Gary Clueit, the president of WASBA, sees a lot of potential for the prisons’ bee program. In Washington, beekeepers have been witnessing a “massive loss of bees” in recent years, he said. Rates of colony loss total up to 35 to 45 percent annually in the state, significantly higher than the national average. Destruction of habitat, pesticides and other chemicals, as well as viruses and parasites are some of the threats facing bee populations in the state.
With these plummeting numbers, bee programs like the ones that Roark and other inmates are engaged in are more important than ever, said Clueit. “There are many advantages of the prison program,” he said. “For one, it’s expanding the number of people who are knowledgeable about bees. The inmates seem to have more time to really focus on learning about them. In fact, the test scores we’re seeing from inmates are consistently higher than the general population. It’s encouraging.”

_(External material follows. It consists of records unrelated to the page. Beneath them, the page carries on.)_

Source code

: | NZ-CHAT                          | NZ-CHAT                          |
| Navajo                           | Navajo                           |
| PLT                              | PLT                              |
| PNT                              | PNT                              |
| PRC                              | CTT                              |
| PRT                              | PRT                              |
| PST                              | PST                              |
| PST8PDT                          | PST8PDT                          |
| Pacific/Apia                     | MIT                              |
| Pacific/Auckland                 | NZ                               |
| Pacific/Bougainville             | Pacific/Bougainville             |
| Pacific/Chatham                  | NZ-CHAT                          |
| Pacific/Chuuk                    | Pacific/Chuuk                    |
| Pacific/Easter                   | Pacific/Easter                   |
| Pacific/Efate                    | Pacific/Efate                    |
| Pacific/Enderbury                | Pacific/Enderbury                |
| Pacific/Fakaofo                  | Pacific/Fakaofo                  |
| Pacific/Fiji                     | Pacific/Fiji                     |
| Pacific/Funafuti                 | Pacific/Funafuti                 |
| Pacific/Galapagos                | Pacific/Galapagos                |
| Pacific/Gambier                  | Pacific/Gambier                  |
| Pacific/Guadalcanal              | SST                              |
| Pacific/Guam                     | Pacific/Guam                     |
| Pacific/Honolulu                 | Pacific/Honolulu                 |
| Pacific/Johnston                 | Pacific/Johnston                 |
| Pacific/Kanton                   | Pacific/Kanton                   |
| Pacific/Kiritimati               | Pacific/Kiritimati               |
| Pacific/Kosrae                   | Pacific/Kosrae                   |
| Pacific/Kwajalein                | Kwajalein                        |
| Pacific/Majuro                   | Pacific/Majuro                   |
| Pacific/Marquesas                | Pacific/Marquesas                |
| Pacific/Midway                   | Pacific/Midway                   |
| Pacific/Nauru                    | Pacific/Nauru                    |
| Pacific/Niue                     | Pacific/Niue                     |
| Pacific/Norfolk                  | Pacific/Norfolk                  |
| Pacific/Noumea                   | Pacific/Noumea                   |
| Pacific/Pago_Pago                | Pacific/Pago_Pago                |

Raising queens, protecting pollinators
But beyond the cultivation of more beekeepers and more honeybees, Clueit said the prisons are in a unique position to help the state’s pollinators in two other specific ways.
First, Clueit sees a real opportunity for native pollinator conservation efforts. Honeybees, he explained, aren’t native to the U.S. European settlers imported them to the Americas. They’re the insects that are used to pollinate many of our crop plants (such as in California, where billions of honeybees are brought every year to pollinate almond trees in the biggest single pollination event on Earth). But for most of the other plants out there, it’s the native pollinators — the bumble bees and wasps, butterflies and solitary bees — that are doing all the work.
Unfortunately, these native pollinators face most of the same threats that the honeybees do, and they’re declining are similarly troubling rates. The problem is, unlike honeybees — which, thanks to their use in crop pollination and byproducts like honey and beeswax, are considered economically valuable — native pollinators are not seen in the same light, Clueit said. “Honeybees are the only pollinators we seem to care about and there are no money or resources being put aside for native pollinatorsm” he added.
But in the prisons, this lack of economic incentive does not apply. “They’re not allowed to make a profit,” said Clueit, “so they could be doing some basic groundwork in these areas.”
For the same reason, the WASBA president explained, prisons could become perfect breeding grounds for honeybee queens, which are time-consuming and challenging to raise — especially at a larger scale. In Washington, “very, very few people are raising queens” of a good quality at a commercial level, said Clueit, and that may be precipitating the mass bee deaths.
“One of the problems with the Washington bee population is genetics,” he said. “Almost all beekeepers here get their queens from out of state — California primarily, and Hawaii, Georgia and Florida too. The problem is, if they’re coming from these states, they’re coming from a different climate and there’s pretty good evidence that locally-raised queens do much better in terms of resistance to [parasites] and viruses.”
And that’s where the prison system could come in.
“They could help us produce local queens,” Clueit said. “And sell it to local beekeepers just to recover costs. It’s the perfect environment for a nonprofit exercise [like this].”
Raising queens is already something being discussed at Airway Heights. Roark said the idea has ignited his imagination.
When he’s released, he’s considering rearing queen honeybees for a living. “There are basically no companies in Washington doing this so I would be the man,” Roark said. “I don’t think I could keep with the demand.”